I am testing stateless web services, and my goal is to have a “capacity” test that slowly ramps requests per second until the check for exec fails.
When the check fails, it would be ideal to have the simulation finish (no reason to continue to ramp up on the failed server).
Is that possible with Gatling?
I have a script that performs the needed simulation but lacks the short circuit if the check fails
val baseURL = System.getProperty(“baseURL”, “http://localhost:9091”)
val httpProtocol: HttpProtocolBuilder = http.baseURL(baseURL)
val requestHeaders = Map(
// additional headers
“Content-Type” → “application/json”
)
val scn = scenario(“Capacity Test for Service X”)
.exec(http(“POST to sync endpoint”)
.post("/v2.0/me/sync")
.body(ELFileBody(“Capacity.json”))
.headers(boilerplate)
.headers(requestHeaders)
.check(status.is(200), jsonPath("$…syncId").exists, responseTimeInMillis.lessThan(100))
)
setUp(scn.inject(
// TODO why does only during(1800) work and not during(60 seconds)
rampRate(1 usersPerSec) to (500 usersPerSec) during (1800)
)).protocols(httpProtocol)
I tried using exitHereIfFailed but as far as I can tell, that just exits the session, it does not exit the entire simulation, but I may be wrong about that. I tried it and it did not seem to have an effect
Something else I noticed is that if I use latencyInMillis.lessThan(100) in the check , it never fails that check. even if I do something like latencyInMillis.lessThan(1) when I know the latencies are in the 10’s of milliseconds.
Hope I’ve explained myself we’ll, and I’m not missing something obvious (I’m by no means a Scala expert)

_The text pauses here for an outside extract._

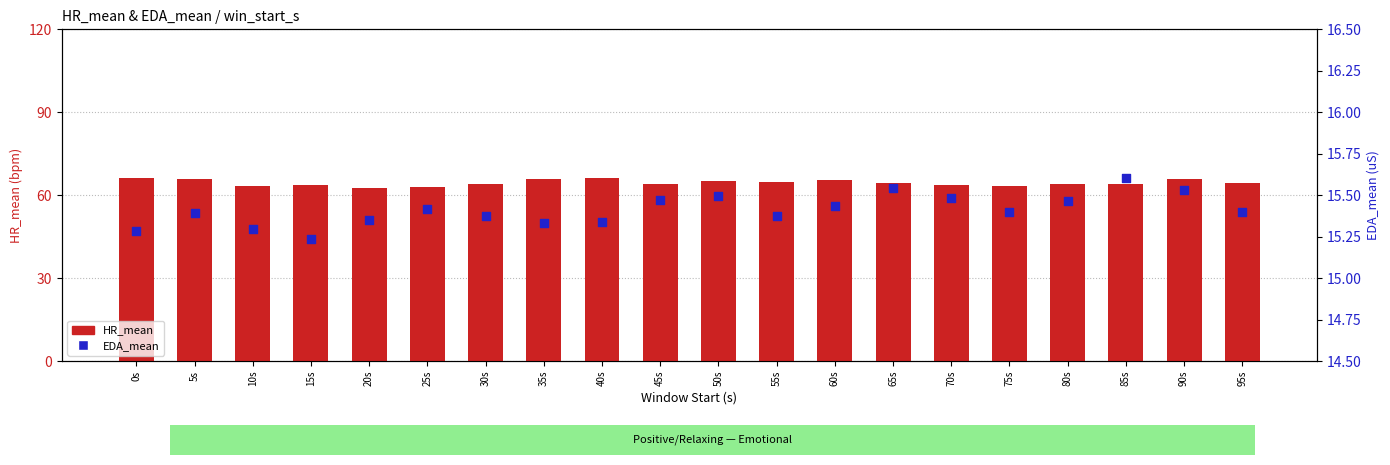

Which series has the largest total across all categories?

HR_mean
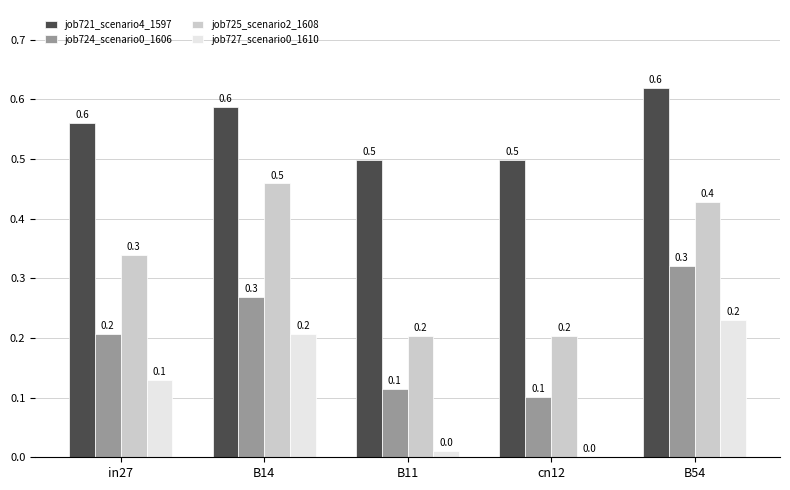

How many categories are shown in the chart?

5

I am testing stateless web services, and my goal is to have a "capacity"
test that slowly ramps requests per second until the check for exec fails.
When the check fails, it would be ideal to have the simulation finish (no
reason to continue to ramp up on the failed server).
Is that possible with Gatling?
There's already a feature request for what you ask:
It will only be implemented in 2.1.
The best I could come up with for now is to stop hammering the system, but
that wouldn't stop the simulation (it will still run all your planned
virtual users, even if they do nothing). Would that suffice for now?
Something else I noticed is that if I use latencyInMillis.lessThan(100)in the check , it never fails that check. even if I do something like
latencyInMillis.lessThan(1) when I know the latencies are in the 10's of
milliseconds.
Thanks Stéphane (sorry I didn’t spot the issue prior to posting). Also thank you on the latency fix.
" for now is to stop hammering the system" is certainly a great intermediate step prior to having the feature, but do you have any guidance on how that would look implementation wise?
Again, thanks for the help, your contributions here are quite amazing!
Is it possible to get access to the Requests Per Sec metric when the check failed. Something as simple as:
println("Check failed at " + failureRequestsPerSec)
I’m currently running this test with the maven plugin via the Jenkins plugin. If the request per second at check failure were output, it could be captured by Jenkins and included in the email Jenkins sends out.